Task to complete
Return each line in the records below that includes "uses".

Supplied material
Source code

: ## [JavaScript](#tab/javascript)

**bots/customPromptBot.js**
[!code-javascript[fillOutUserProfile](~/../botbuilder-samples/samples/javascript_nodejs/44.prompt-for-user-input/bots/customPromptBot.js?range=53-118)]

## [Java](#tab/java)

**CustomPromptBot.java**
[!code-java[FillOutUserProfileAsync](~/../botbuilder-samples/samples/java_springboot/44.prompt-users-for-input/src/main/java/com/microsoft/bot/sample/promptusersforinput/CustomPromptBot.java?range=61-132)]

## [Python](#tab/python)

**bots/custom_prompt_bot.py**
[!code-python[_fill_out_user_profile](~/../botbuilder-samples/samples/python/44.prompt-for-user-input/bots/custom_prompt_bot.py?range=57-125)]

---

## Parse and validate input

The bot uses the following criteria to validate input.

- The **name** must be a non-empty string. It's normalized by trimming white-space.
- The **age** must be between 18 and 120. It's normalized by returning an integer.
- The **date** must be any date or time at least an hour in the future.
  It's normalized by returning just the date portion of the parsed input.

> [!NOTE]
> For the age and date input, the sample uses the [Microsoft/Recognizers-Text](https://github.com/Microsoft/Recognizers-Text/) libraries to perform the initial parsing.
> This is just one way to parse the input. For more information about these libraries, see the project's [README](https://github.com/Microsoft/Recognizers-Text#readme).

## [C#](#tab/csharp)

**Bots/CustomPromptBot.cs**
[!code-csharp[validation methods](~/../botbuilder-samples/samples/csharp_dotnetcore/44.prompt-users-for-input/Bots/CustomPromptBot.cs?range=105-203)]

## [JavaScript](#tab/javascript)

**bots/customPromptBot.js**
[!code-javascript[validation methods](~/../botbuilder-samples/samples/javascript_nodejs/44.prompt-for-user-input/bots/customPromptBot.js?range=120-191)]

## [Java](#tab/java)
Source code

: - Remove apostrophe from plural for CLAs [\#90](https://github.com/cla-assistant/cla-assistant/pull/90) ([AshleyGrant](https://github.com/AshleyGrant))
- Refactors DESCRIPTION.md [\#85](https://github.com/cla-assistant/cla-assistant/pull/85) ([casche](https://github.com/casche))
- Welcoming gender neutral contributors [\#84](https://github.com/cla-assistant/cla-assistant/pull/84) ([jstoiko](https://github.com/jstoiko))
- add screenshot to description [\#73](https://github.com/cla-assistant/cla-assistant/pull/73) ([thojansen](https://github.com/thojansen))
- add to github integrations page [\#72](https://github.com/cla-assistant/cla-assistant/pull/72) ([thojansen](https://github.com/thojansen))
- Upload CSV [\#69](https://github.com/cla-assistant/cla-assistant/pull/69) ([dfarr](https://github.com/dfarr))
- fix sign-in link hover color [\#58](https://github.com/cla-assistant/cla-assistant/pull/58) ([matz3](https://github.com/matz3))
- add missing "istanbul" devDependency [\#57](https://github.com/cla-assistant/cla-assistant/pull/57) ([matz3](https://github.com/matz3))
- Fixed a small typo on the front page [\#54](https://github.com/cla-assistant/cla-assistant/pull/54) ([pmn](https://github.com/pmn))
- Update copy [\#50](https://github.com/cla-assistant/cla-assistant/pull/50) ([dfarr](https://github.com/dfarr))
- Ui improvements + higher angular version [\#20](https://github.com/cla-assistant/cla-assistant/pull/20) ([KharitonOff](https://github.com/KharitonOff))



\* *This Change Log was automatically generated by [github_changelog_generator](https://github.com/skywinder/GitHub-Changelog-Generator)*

Result of the task
The bot uses the following criteria to validate input.
> For the age and date input, the sample uses the [Microsoft/Recognizers-Text](https://github.com/Microsoft/Recognizers-Text/) libraries to perform the initial parsing.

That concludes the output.